Rabi Tarfon diz: os mamzerim podem se purificar. Como? Um mamzer que desposou uma escrava — o filho é escravo. [Se ele] o libertou, eis que o filho se torna homem livre. Rabi Eliezer diz: eis que este é um escravo mamzer. — Continuando o princípio da mishná anterior — de que o filho de escrava é escravo, seguindo o status materno —, Rabi Tarfon propõe uma via de ‘purificação’ para a linhagem mamzer: se um mamzer se casa com uma escrava, o filho nasce escravo — e um escravo, por definição, não carrega o status de mamzer, já que escravos não têm linhagem (yuchassin) alguma reconhecida pela lei judaica. Se, depois, o dono liberta esse filho, ele se torna um homem livre comum — e, tendo perdido toda ligação de linhagem tanto com a condição de escravo quanto com a de mamzer (pois um liberto é, para efeitos jurídicos, ‘como um recém-nascido’), sua descendência futura já não carrega mais a marca da mamzerut original. Rabi Eliezer discorda frontalmente dessa estratégia: para ele, mesmo depois de libertado, o filho continua sendo tecnicamente um ‘escravo mamzer’ — a alforria não apaga completamente o vínculo original com a linhagem proibida, e a via de purificação proposta por Rabi Tarfon não é reconhecida como eficaz.
Rambam esclarece que Rabi Tarfon não discorda no caso inverso — o de um escravo (não mamzer) que se casa com uma mamzeret —, onde todos concordam que o filho é mamzer, pois escravos não têm linhagem alguma que possa ‘purificar’ a mãe; a disputa existe apenas quando é o mamzer, e não a escrava, quem carrega o status a ser dissolvido. E Rabi Tarfon permite essa estratégia mesmo de início (lechatchilá).
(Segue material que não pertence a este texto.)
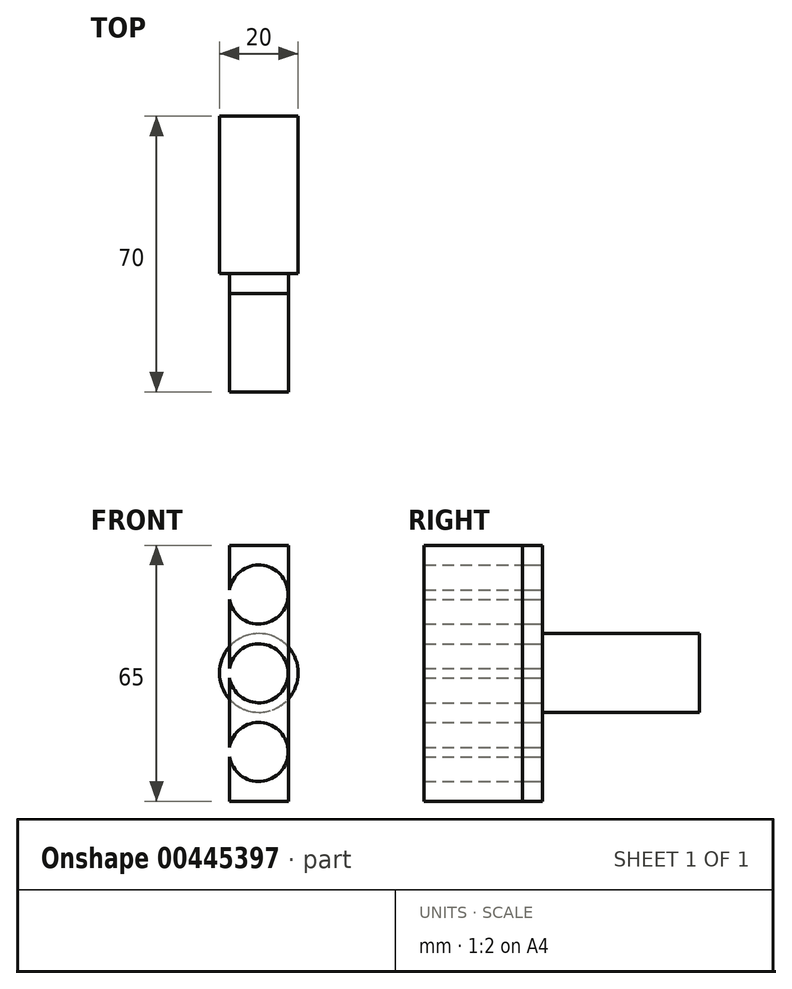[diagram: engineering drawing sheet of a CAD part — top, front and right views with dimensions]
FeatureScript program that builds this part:
annotation { "Feature Type Name" : "Feature", "Feature Type Description" : "" }
export const myFeature = defineFeature(function(context is Context, id is Id, definition is map)
    precondition{}
    {
        {
            var Q0;
            Q0=qCreatedBy(makeId("Front.planeOp"),FACE);
            var sketch = newSketch(context, id + "F0", { "sketchPlane" : qUnion([Q0])});
            skLineSegment(sketch, "E0.bottom", {"start": v(-21.78, 26.97) * mm, "end": v(-6.78, 26.97) * mm});
            skLineSegment(sketch, "E0.top", {"start": v(-21.78, -38.03) * mm, "end": v(-6.78, -38.03) * mm});
            skLineSegment(sketch, "E0.left", {"start": v(-21.78, 26.97) * mm, "end": v(-21.78, -38.03) * mm});
            skLineSegment(sketch, "E0.right", {"start": v(-6.78, 26.97) * mm, "end": v(-6.78, -38.03) * mm});
            skCircle(sketch, "E1", {"center": v(-14.37, -5.53) * mm, "radius": 7.5 * mm});
            skCircle(sketch, "E2", {"center": v(-14.37, 14.47) * mm, "radius": 7.5 * mm});
            skCircle(sketch, "E3", {"center": v(-14.37, -25.53) * mm, "radius": 7.5 * mm});
            skSolve(sketch);
        }
        {
            var Q0;
            {var subQ8=sQuery(id+"F0.wireOp",EDGE,"E0.bottom");Q0=makeQuery(id+"F0.imprint","IMPRINT",FACE,{"disambiguationData":[TD([[makeQuery(id+"F0.imprint","IMPRINT",EDGE,{"derivedFrom":subQ8}),-1.0]])]});}
            extrude(context, id + "F1", {"entities" : qUnion([Q0]), "depth" : 5 * mm});
        }
        {
            var Q0;
            {var subQ0=sQuery(id+"F0.wireOp",EDGE,"E2");var subQ1=sQuery(id+"F0.wireOp",EDGE,"E0.left");var subQ2=makeQuery(id+"F0.imprint","INTERSECT",VERTEX,{"disambiguationData":[OD(0.0)],"derivedFrom":[subQ1,subQ0]});Q0=makeQuery(id+"F0.imprint","IMPRINT",FACE,{"disambiguationData":[TD([[makeQuery(id+"F0.imprint","IMPRINT",EDGE,{"disambiguationData":[TD([[subQ2,-1.0]])],"derivedFrom":subQ1}),1.0]])]});}
            var Q1;
            {var subQ0=sQuery(id+"F0.wireOp",EDGE,"E1");var subQ1=sQuery(id+"F0.wireOp",EDGE,"E0.left");var subQ2=makeQuery(id+"F0.imprint","INTERSECT",VERTEX,{"disambiguationData":[OD(0.0)],"derivedFrom":[subQ1,subQ0]});Q1=makeQuery(id+"F0.imprint","IMPRINT",FACE,{"disambiguationData":[TD([[makeQuery(id+"F0.imprint","IMPRINT",EDGE,{"disambiguationData":[TD([[subQ2,-1.0]])],"derivedFrom":subQ1}),1.0]])]});}
            var Q2;
            {var subQ0=sQuery(id+"F0.wireOp",EDGE,"E3");var subQ1=sQuery(id+"F0.wireOp",EDGE,"E0.left");var subQ2=makeQuery(id+"F0.imprint","INTERSECT",VERTEX,{"disambiguationData":[OD(0.0)],"derivedFrom":[subQ1,subQ0]});Q2=makeQuery(id+"F0.imprint","IMPRINT",FACE,{"disambiguationData":[TD([[makeQuery(id+"F0.imprint","IMPRINT",EDGE,{"disambiguationData":[TD([[subQ2,-1.0]])],"derivedFrom":subQ1}),1.0]])]});}
            extrude(context, id + "F2", {"entities" : qUnion([Q0, Q1, Q2]), "depth" : 30 * mm});
        }
        {
            var Q0;
            Q0=qCreatedBy(makeId("Front.planeOp"),FACE);
            var sketch = newSketch(context, id + "F3", { "sketchPlane" : qUnion([Q0])});
            skCircle(sketch, "E4", {"center": v(-14.33, -5.44) * mm, "radius": 10 * mm});
            skSolve(sketch);
        }
        {
            var Q0;
            Q0=makeQuery(id+"F3.imprint","IMPRINT",FACE,{"disambiguationData":[TD([[makeQuery(id+"F3.imprint","IMPRINT",EDGE,{"derivedFrom":sQuery(id+"F3.wireOp",EDGE,"E4")}),1.0]])]});
            extrude(context, id + "F4", {"entities" : qUnion([Q0]), "oppositeDirection" : true, "depth" : 40 * mm});
        }
    });
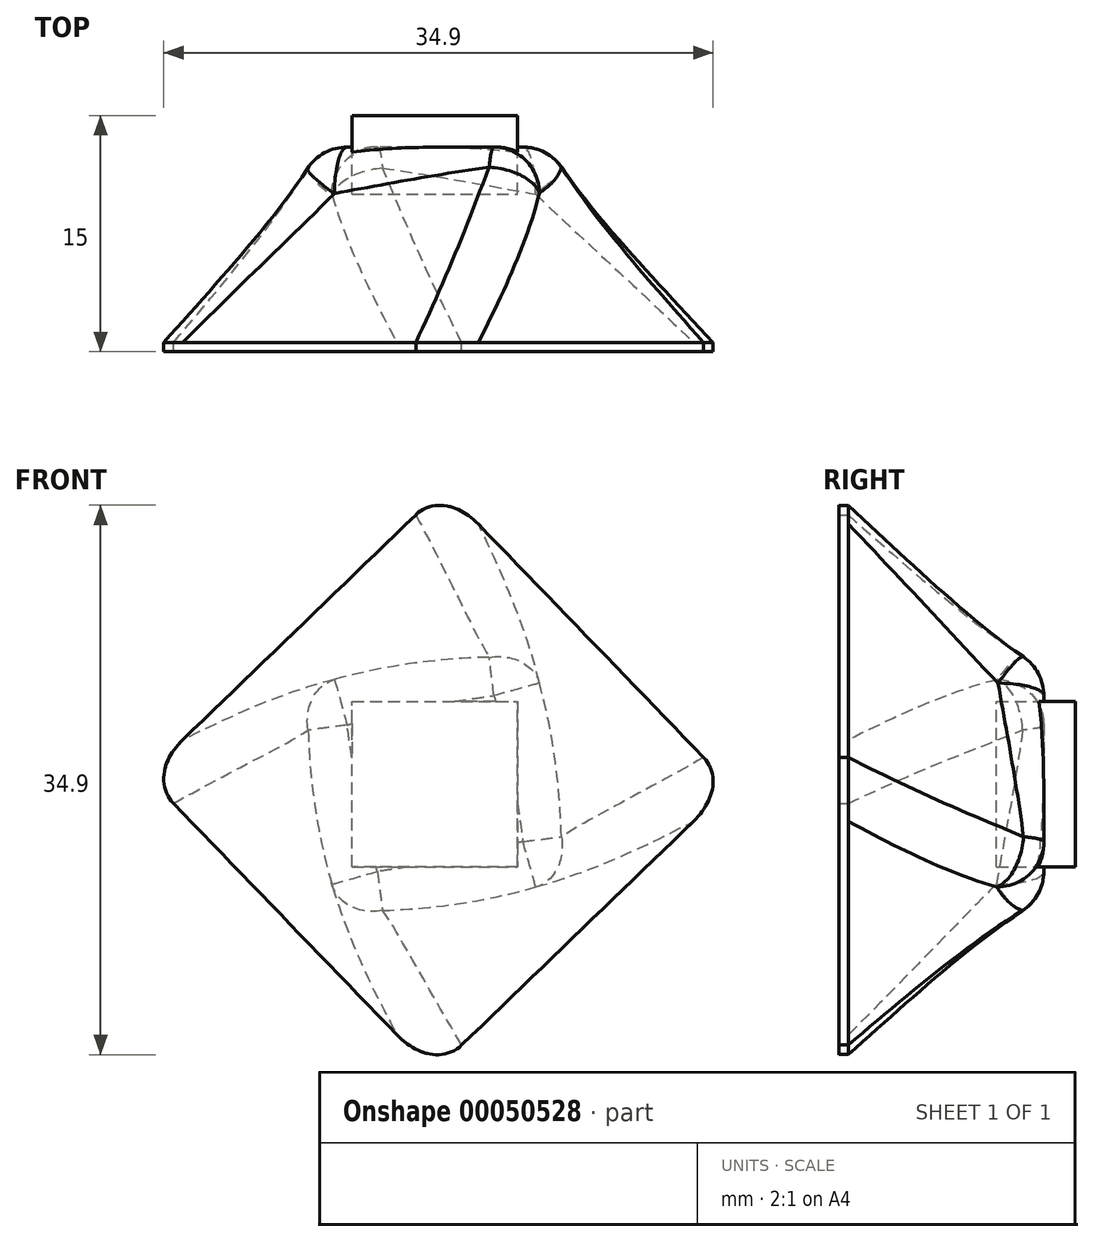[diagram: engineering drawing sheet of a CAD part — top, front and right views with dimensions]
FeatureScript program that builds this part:
annotation { "Feature Type Name" : "Feature", "Feature Type Description" : "" }
export const myFeature = defineFeature(function(context is Context, id is Id, definition is map)
    precondition{}
    {
        {
            var Q0;
            Q0=qCreatedBy(makeId("Front.planeOp"),FACE);
            var sketch = newSketch(context, id + "F0", { "sketchPlane" : qUnion([Q0])});
            skLineSegment(sketch, "E0.bottom", {"start": v(-5.5, -5.5) * mm, "end": v(5, -5.5) * mm});
            skLineSegment(sketch, "E0.top", {"start": v(-5.5, 5) * mm, "end": v(5, 5) * mm});
            skLineSegment(sketch, "E0.left", {"start": v(-5.5, -5.5) * mm, "end": v(-5.5, 5) * mm});
            skLineSegment(sketch, "E0.right", {"start": v(5, -5.5) * mm, "end": v(5, 5) * mm});
            skLineSegment(sketch, "E1.0", {"start": v(-7.5, 7) * mm, "end": v(7, 7) * mm});
            skLineSegment(sketch, "E1.1", {"start": v(-7.5, -7.5) * mm, "end": v(-7.5, 7) * mm});
            skLineSegment(sketch, "E1.2", {"start": v(-7.5, -7.5) * mm, "end": v(7, -7.5) * mm});
            skLineSegment(sketch, "E1.3", {"start": v(7, -7.5) * mm, "end": v(7, 7) * mm});
            skCircle(sketch, "E2.cCircle", {"center": v(0, 0) * mm, "radius": 19.1 * mm, "construction": true});
            skLineSegment(sketch, "E2.0", {"start": v(0, 19.1) * mm, "end": v(19.1, 0) * mm});
            skLineSegment(sketch, "E2.1", {"start": v(19.1, 0) * mm, "end": v(0, -19.1) * mm});
            skLineSegment(sketch, "E2.2", {"start": v(0, -19.1) * mm, "end": v(-19.1, 0) * mm});
            skLineSegment(sketch, "E2.3", {"start": v(-19.1, 0) * mm, "end": v(0, 19.1) * mm});
            skSolve(sketch);
        }
        {
            var Q0;
            Q0=makeQuery(id+"F0.imprint","IMPRINT",FACE,{"disambiguationData":[TD([[makeQuery(id+"F0.imprint","IMPRINT",EDGE,{"derivedFrom":sQuery(id+"F0.wireOp",EDGE,"E0.bottom")}),1.0]])]});
            extrude(context, id + "F1", {"entities" : qUnion([Q0]), "depth" : 5 * mm});
        }
        {
            var Q0;
            Q0=qCreatedBy(makeId("Front.planeOp"),FACE);
            cPlane(context, id + "F2", {"entities" : qUnion([Q0]), "cplaneType" : CPlaneType.OFFSET, "offset" : 2 * mm, "width" : 150 * mm, "height" : 150 * mm});
        }
        {
            var Q0;
            Q0=qCreatedBy(id+"F2.planeOp",FACE);
            cPlane(context, id + "F3", {"entities" : qUnion([Q0]), "cplaneType" : CPlaneType.OFFSET, "offset" : 13 * mm, "width" : 150 * mm, "height" : 150 * mm});
        }
        {
            var Q0;
            Q0=qCreatedBy(id+"F3.planeOp",FACE);
            var sketch = newSketch(context, id + "F4", { "sketchPlane" : qUnion([Q0])});
            skLineSegment(sketch, "E3.0", {"start": v(-19.1, 0) * mm, "end": v(0, 19.1) * mm});
            skLineSegment(sketch, "E4.0.0", {"start": v(19.1, 0) * mm, "end": v(0, 19.1) * mm});
            skLineSegment(sketch, "E4.0.1", {"start": v(0, 19.1) * mm, "end": v(-19.1, 0) * mm});
            skLineSegment(sketch, "E4.0.2", {"start": v(-19.1, 0) * mm, "end": v(0, -19.1) * mm});
            skLineSegment(sketch, "E4.0.3", {"start": v(0, -19.1) * mm, "end": v(19.1, 0) * mm});
            skSolve(sketch);
        }
        {
            var Q0;
            Q0=qCreatedBy(id+"F2.planeOp",FACE);
            var sketch = newSketch(context, id + "F5", { "sketchPlane" : qUnion([Q0])});
            skLineSegment(sketch, "E5.0.0", {"start": v(7, 7) * mm, "end": v(-7.5, 7) * mm});
            skLineSegment(sketch, "E5.0.1", {"start": v(-7.5, 7) * mm, "end": v(-7.5, -7.5) * mm});
            skLineSegment(sketch, "E5.0.2", {"start": v(-7.5, -7.5) * mm, "end": v(7, -7.5) * mm});
            skLineSegment(sketch, "E5.0.3", {"start": v(7, -7.5) * mm, "end": v(7, 7) * mm});
            skSolve(sketch);
        }
        {
            var Q0;
            Q0=sQuery(id+"F4.wireOp",VERTEX,"E4.0.2.start");
            var Q1;
            Q1=sQuery(id+"F5.wireOp",VERTEX,"E5.0.1.start");
            var Q2;
            Q2=sQuery(id+"F0.wireOp",VERTEX,"E1.1.end");
            cPlane(context, id + "F6", {"entities" : qUnion([Q0, Q1, Q2]), "cplaneType" : CPlaneType.THREE_POINT, "offset" : 150 * mm, "width" : 150 * mm, "height" : 150 * mm});
        }
        {
            var Q0;
            Q0=qCreatedBy(id+"F6.planeOp",FACE);
            var sketch = newSketch(context, id + "F7", { "sketchPlane" : qUnion([Q0])});
            skPoint(sketch, "E6.0", {"position": v(-16.34, 15) * mm});
            skPoint(sketch, "E7.0", {"position": v(-2.8, 2) * mm});
            skLineSegment(sketch, "E8", {"start": v(-16.34, 15) * mm, "end": v(-2.8, 2) * mm});
            skSolve(sketch);
        }
        {
            var Q0;
            Q0=makeQuery(id+"F5.imprint","IMPRINT",FACE,{"disambiguationData":[TD([[makeQuery(id+"F5.imprint","IMPRINT",EDGE,{"derivedFrom":sQuery(id+"F5.wireOp",EDGE,"E5.0.0")}),1.0]])]});
            var Q1;
            Q1=makeQuery(id+"F4.imprint","IMPRINT",FACE,{"disambiguationData":[TD([[makeQuery(id+"F4.imprint","IMPRINT",EDGE,{"derivedFrom":sQuery(id+"F4.wireOp",EDGE,"E4.0.0")}),1.0]])]});
            var Q2;
            Q2=sQuery(id+"F7.wireOp",EDGE,"E8");
            loft(context, id + "F8", {"sheetProfilesArray" : [{ "sheetProfileEntities" : qUnion([Q0]) }, { "sheetProfileEntities" : qUnion([Q1]) }], "guidesArray" : [{ "guideEntities" : qUnion([Q2]), "guideDerivativeType" : LoftGuideDerivativeType.DEFAULT, "guideDerivativeMagnitude" : 1 }]});
        }
        {
            var Q0;
            Q0=makeQuery(id+"F1.opExtrude","SWEPT_BODY",BODY,{"disambiguationData":[OSD([sQuery(id+"F0.wireOp",EDGE,"E0.bottom"),sQuery(id+"F0.wireOp",EDGE,"E0.top"),sQuery(id+"F0.wireOp",EDGE,"E0.left"),sQuery(id+"F0.wireOp",EDGE,"E0.right")])]});
            var Q1;
            Q1=makeQuery(id+"F8.opLoft","SWEPT_BODY",BODY,{"disambiguationData":[OSD([makeQuery(id+"F4.imprint","IMPRINT",FACE,{"disambiguationData":[TD([[makeQuery(id+"F4.imprint","IMPRINT",EDGE,{"derivedFrom":sQuery(id+"F4.wireOp",EDGE,"E4.0.0")}),1.0]])]}),makeQuery(id+"F5.imprint","IMPRINT",FACE,{"disambiguationData":[TD([[makeQuery(id+"F5.imprint","IMPRINT",EDGE,{"derivedFrom":sQuery(id+"F5.wireOp",EDGE,"E5.0.0")}),1.0]])]})])]});
            booleanBodies(context, id + "F9", {"operationType" : BooleanOperationType.SUBTRACTION, "tools" : qUnion([Q0]), "targets" : qUnion([Q1]), "keepTools" : true});
        }
        {
            var Q0;
            Q0=makeQuery(id+"F8.opLoft","SWEPT_EDGE",EDGE,{"disambiguationData":[OSD([sQuery(id+"F4.wireOp",EDGE,"E4.0.0"),sQuery(id+"F4.wireOp",EDGE,"E4.0.3"),sQuery(id+"F5.wireOp",EDGE,"E5.0.0"),sQuery(id+"F5.wireOp",EDGE,"E5.0.3")])]});
            var Q1;
            Q1=makeQuery(id+"F8.opLoft","SWEPT_EDGE",EDGE,{"disambiguationData":[OSD([sQuery(id+"F4.wireOp",EDGE,"E4.0.0"),sQuery(id+"F4.wireOp",EDGE,"E4.0.1"),sQuery(id+"F5.wireOp",EDGE,"E5.0.0"),sQuery(id+"F5.wireOp",EDGE,"E5.0.1")])]});
            var Q2;
            Q2=makeQuery(id+"F8.opLoft","SWEPT_EDGE",EDGE,{"disambiguationData":[OSD([sQuery(id+"F4.wireOp",EDGE,"E4.0.1"),sQuery(id+"F4.wireOp",EDGE,"E4.0.2"),sQuery(id+"F5.wireOp",EDGE,"E5.0.1"),sQuery(id+"F5.wireOp",EDGE,"E5.0.2")])]});
            var Q3;
            Q3=makeQuery(id+"F8.opLoft","SWEPT_EDGE",EDGE,{"disambiguationData":[OSD([sQuery(id+"F4.wireOp",EDGE,"E4.0.2"),sQuery(id+"F4.wireOp",EDGE,"E4.0.3"),sQuery(id+"F5.wireOp",EDGE,"E5.0.2"),sQuery(id+"F5.wireOp",EDGE,"E5.0.3")])]});
            var Q4;
            Q4=makeQuery(id+"F8.opLoft","MID_CAP_EDGE",EDGE,{"disambiguationData":[OSD([sQuery(id+"F5.wireOp",EDGE,"E5.0.0"),sQuery(id+"F5.wireOp",EDGE,"E5.0.1"),sQuery(id+"F5.wireOp",EDGE,"E5.0.2")])],"capPos":0.0});
            var Q5;
            Q5=makeQuery(id+"F8.opLoft","MID_CAP_EDGE",EDGE,{"disambiguationData":[OSD([sQuery(id+"F5.wireOp",EDGE,"E5.0.1"),sQuery(id+"F5.wireOp",EDGE,"E5.0.2"),sQuery(id+"F5.wireOp",EDGE,"E5.0.3")])],"capPos":0.0});
            var Q6;
            Q6=makeQuery(id+"F8.opLoft","MID_CAP_EDGE",EDGE,{"disambiguationData":[OSD([sQuery(id+"F5.wireOp",EDGE,"E5.0.0"),sQuery(id+"F5.wireOp",EDGE,"E5.0.2"),sQuery(id+"F5.wireOp",EDGE,"E5.0.3")])],"capPos":0.0});
            var Q7;
            Q7=makeQuery(id+"F8.opLoft","MID_CAP_EDGE",EDGE,{"disambiguationData":[OSD([sQuery(id+"F5.wireOp",EDGE,"E5.0.0"),sQuery(id+"F5.wireOp",EDGE,"E5.0.1"),sQuery(id+"F5.wireOp",EDGE,"E5.0.3")])],"capPos":0.0});
            fillet(context, id + "F10", {"entities" : qUnion([Q0, Q1, Q2, Q3, Q4, Q5, Q6, Q7]), "radius" : 3 * mm, "tangentPropagation" : true, "allowEdgeOverflow" : false});
        }
        {
            var Q0;
            Q0=makeQuery(id+"F8.opLoft","CAP_FACE",FACE,{"disambiguationData":[OSD([makeQuery(id+"F4.imprint","IMPRINT",FACE,{"disambiguationData":[TD([[makeQuery(id+"F4.imprint","IMPRINT",EDGE,{"derivedFrom":sQuery(id+"F4.wireOp",EDGE,"E4.0.0")}),1.0]])]})])],"isStart":true});
            chamfer(context, id + "F11", {"entities" : qUnion([Q0]), "chamferType" : ChamferType.OFFSET_ANGLE, "width" : .2 * mm, "oppositeDirection" : false, "angle" : 90 * degree, "tangentPropagation" : true});
        }
    });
Rambam conclui que a halachá segue Rabi Tarfon.
Bartenura confirma que, segundo Rabi Tarfon, um mamzer pode legitimamente, mesmo de início, casar-se com uma escrava com o propósito específico de purificar sua futura descendência — e que a halachá segue Rabi Tarfon. Acrescenta que mesmo Rabi Tarfon concorda que, no caso inverso — um escravo comum que se casa com uma mamzeret —, o filho é mamzer, pois o escravo não tem linhagem alguma capaz de neutralizar o status materno.
Rashi explica que a proposta de Rabi Tarfon visa especificamente livrar a futura descendência do próprio status de mamzer, não do escravo em si: o filho nascido da união com a escrava é escravo, e não mamzer, exatamente porque segue o status materno; uma vez libertado, ele se torna um homem livre comum, apto a se casar com qualquer filha de Israel — rompendo definitivamente a cadeia de mamzerut. Sobre a posição contrária de Rabi Eliezer, Rashi observa que a Guemará traz e discute o fundamento pelo qual, para ele, mesmo depois de liberto, o filho continua carregando o status técnico de ‘escravo mamzer’.
Com esta mishná encerra-se o Perek Guimel de Massechet Kidushin — treze mishnayot dedicadas aos casos mais complexos de kidushin condicional (tenaim), ao kidushin por agente, às declarações do pai sobre a filha menor, e à extensa mishná sobre a linhagem do filho segundo a validade e a licitude da união dos pais (3:12), com sua disputa final sobre a purificação da descendência mamzer. O tratado prossegue no Perek Dalet, o último de Massechet Kidushin, com a presunção de linhagem, as famílias que subiram da Babilônia, e os ofícios recomendados e desaconselhados.